### Consigne 1
Recopiez les entrées depuis leur début jusqu'à la ligne contenant « aes \major \numericTimeSignature \time 2/4 \tempo » incluse, en substituant « Andante » à « Adagio » sans rien modifier d'autre. Omettez les images dans la réponse.
--- Texte ---
12. La deuxième disposition additionnelle de l’Orden del Ministerio de la Presidencia, sobre transparencia de las condiciones financieras de los préstamos hipotecarios (arrêté du ministère de la présidence relatif à la transparence des conditions financières des prêts hypothécaires), du 5 mai 1994 (BOE n° 112, du 11 mai 1994, p. 14444), tel que modifié par l’arrêté ministériel du 27 octobre 1995 (BOE n° 261, du 1er novembre 1995, p. 31794), disposait :
« La Banque d’Espagne, sur rapport de la [Dirección General del Tesoro y Política Financiera (direction générale du Trésor et de la politique financière, Espagne)], définit par voie de circulaire un ensemble d’indices ou de taux de référence officiels susceptibles d’être appliqués par les entités auxquelles se réfère l’article 1.1 aux prêts hypothécaires à taux d’intérêt variable et publie régulièrement leur valeur. »
13. Le Real Decreto Legislativo 1/2007 por el que se aprueba el texto refundido de la Ley General para la Defensa de los Consumidores y Usuarios y otras leyes complementarias (décret royal législatif 1/2007, portant adoption du texte consolidé de la loi générale relative à la protection des consommateurs et des usagers et d’autres lois complémentaires), du 16 novembre 2007 (BOE n° 287, du 30 novembre 2007, p. 49181, ci-après le « décret royal législatif 1/2007 ») dispose, à son article 8, intitulé « Droits fondamentaux des consommateurs et des usagers » :
« Les droits fondamentaux des consommateurs et des usagers sont les suivants :
[...]
b) La protection de leurs intérêts économiques et sociaux légitimes, tout particulièrement face aux pratiques commerciales déloyales et à l’insertion de clauses abusives dans les contrats.
[...] »
---
### Consigne 2
Rédigez la suite du texte juridique sur les prêts hypothécaires et la protection des consommateurs, à partir de sa dernière phrase.
--- Liste des entrées ---
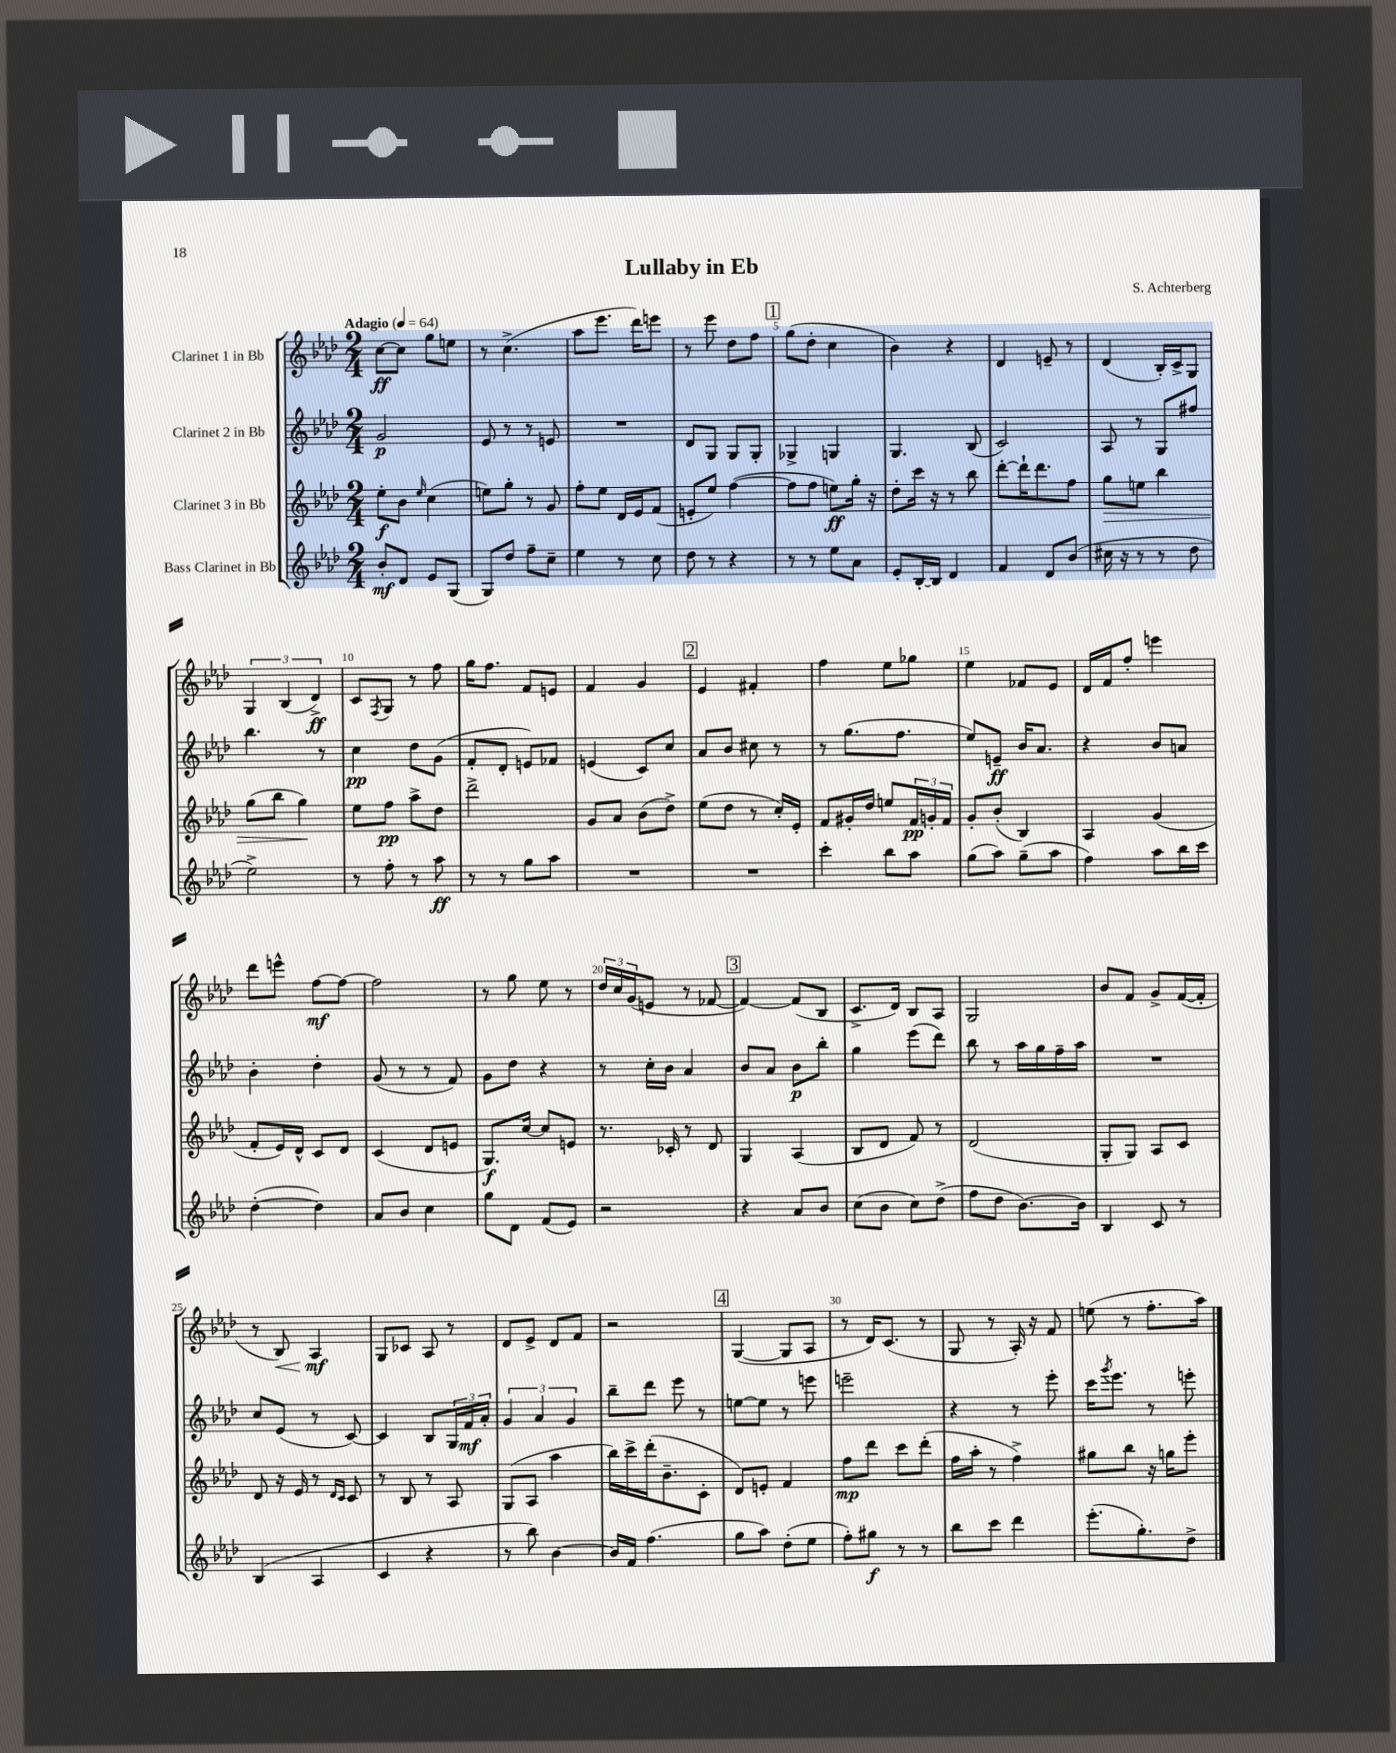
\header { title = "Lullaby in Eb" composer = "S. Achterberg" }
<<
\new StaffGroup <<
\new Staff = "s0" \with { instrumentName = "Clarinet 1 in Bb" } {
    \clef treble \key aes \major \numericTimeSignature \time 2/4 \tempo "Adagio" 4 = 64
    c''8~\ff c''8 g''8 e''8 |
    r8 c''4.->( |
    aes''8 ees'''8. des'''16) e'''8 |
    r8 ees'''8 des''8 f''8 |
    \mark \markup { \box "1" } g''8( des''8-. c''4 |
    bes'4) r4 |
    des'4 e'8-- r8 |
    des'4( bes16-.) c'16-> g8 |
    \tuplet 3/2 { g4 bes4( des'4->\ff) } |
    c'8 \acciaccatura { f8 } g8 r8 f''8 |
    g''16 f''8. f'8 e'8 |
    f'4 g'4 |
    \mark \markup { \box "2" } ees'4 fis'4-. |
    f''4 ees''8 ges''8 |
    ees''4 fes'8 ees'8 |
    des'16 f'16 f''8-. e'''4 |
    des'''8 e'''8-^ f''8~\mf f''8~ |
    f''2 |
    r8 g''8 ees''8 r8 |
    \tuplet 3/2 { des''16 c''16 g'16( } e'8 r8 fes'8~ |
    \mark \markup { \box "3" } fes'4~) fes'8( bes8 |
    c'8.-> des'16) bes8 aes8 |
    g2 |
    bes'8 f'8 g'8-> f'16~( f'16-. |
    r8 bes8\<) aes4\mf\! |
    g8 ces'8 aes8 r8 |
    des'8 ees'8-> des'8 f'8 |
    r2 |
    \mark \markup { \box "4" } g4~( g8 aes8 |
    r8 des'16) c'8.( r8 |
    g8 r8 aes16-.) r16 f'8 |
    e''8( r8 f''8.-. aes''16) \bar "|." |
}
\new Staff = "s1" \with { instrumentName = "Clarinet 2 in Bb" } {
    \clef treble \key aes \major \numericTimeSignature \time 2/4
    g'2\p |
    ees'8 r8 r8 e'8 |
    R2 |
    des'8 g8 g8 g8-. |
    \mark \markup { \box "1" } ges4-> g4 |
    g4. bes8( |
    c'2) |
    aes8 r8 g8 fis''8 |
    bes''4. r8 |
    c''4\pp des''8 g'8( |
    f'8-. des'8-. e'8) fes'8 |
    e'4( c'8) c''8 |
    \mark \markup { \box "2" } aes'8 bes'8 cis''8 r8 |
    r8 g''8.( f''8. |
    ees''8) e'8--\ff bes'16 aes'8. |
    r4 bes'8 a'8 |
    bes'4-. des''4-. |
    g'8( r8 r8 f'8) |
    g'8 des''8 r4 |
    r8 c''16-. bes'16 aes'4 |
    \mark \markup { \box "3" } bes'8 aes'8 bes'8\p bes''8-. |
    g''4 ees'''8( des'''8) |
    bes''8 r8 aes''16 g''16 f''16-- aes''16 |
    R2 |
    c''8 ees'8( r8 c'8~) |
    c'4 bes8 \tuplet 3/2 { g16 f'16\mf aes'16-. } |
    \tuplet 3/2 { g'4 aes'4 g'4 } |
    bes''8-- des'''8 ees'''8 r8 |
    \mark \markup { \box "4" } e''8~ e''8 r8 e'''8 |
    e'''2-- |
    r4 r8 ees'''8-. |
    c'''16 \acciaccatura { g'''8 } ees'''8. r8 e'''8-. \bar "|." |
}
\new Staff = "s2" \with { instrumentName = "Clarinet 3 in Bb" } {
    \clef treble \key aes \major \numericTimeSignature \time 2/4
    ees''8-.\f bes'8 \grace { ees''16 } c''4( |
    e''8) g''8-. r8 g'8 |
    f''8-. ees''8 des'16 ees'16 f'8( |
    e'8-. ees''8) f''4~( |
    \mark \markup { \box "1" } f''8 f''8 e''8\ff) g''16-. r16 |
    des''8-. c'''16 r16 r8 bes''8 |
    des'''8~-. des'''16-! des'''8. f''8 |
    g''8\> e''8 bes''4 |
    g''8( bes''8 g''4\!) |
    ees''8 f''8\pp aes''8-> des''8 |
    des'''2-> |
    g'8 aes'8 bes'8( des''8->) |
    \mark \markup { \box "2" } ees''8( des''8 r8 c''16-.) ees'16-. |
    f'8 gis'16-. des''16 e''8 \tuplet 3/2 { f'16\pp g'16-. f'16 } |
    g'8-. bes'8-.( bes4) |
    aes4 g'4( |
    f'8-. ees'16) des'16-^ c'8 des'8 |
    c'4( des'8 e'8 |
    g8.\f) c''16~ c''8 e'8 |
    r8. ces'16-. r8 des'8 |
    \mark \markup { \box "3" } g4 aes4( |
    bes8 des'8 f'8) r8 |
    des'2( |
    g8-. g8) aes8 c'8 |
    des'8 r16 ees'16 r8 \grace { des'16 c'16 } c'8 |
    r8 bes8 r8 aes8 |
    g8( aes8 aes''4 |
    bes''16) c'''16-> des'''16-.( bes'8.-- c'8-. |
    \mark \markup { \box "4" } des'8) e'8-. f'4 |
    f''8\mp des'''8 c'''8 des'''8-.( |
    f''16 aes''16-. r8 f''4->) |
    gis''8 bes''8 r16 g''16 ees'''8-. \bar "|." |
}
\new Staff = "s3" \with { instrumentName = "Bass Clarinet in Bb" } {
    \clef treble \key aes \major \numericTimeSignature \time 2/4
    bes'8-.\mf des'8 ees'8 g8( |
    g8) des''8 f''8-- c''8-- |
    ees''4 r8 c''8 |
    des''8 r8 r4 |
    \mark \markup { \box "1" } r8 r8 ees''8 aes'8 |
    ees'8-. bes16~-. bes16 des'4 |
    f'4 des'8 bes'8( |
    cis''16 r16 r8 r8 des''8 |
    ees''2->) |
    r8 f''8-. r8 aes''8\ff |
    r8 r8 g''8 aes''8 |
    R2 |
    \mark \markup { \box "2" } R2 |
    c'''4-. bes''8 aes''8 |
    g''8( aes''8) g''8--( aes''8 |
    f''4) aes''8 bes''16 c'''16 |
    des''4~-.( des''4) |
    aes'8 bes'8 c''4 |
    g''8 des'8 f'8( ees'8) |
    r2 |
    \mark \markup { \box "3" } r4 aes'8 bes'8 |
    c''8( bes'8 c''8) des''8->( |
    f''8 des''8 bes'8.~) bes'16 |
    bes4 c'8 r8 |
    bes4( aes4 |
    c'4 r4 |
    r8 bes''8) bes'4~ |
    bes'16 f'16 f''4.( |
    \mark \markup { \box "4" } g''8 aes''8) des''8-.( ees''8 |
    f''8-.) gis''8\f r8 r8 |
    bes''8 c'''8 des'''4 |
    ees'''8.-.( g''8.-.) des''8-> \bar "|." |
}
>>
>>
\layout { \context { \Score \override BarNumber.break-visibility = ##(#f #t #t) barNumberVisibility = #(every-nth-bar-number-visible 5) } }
---
### Réponse rédigée 1
\header { title = "Lullaby in Eb" composer = "S. Achterberg" }
<<
\new StaffGroup <<
\new Staff = "s0" \with { instrumentName = "Clarinet 1 in Bb" } {
    \clef treble \key aes \major \numericTimeSignature \time 2/4 \tempo "Andante" 4 = 64

### Réponse rédigée 2
14. L’article 60 du décret royal législatif 1/2007, intitulé « Informations précontractuelles », prévoit :
« 1. Avant que le consommateur ou l’usager ne soit lié par un contrat ou une offre du même type, le professionnel lui fournit, d’une manière claire et compréhensible, les informations pertinentes, correctes et suffisantes sur les principales caractéristiques du contrat, notamment sur ses conditions juridiques et économiques, pour autant qu’elles ne ressortent pas clairement du contexte.
[...] »
15. Aux termes de l’article 80 du décret royal législatif 1/2007, intitulé « Exigences à l’égard des clauses n’ayant pas fait l’objet d’une négociation individuelle » :
« 1. Dans les contrats conclus avec des consommateurs et des usagers qui comprennent des clauses n’ayant pas fait l’objet d’une négociation individuelle, y compris les contrats conclus par l’administration publique et les entités et entreprises qui en dépendent, ces clauses doivent respecter les exigences suivantes :
[...]
c) bonne foi et juste équilibre entre les obligations des parties, ce qui exclut, en tout état de cause, l’utilisation de clauses abusives.
[...] »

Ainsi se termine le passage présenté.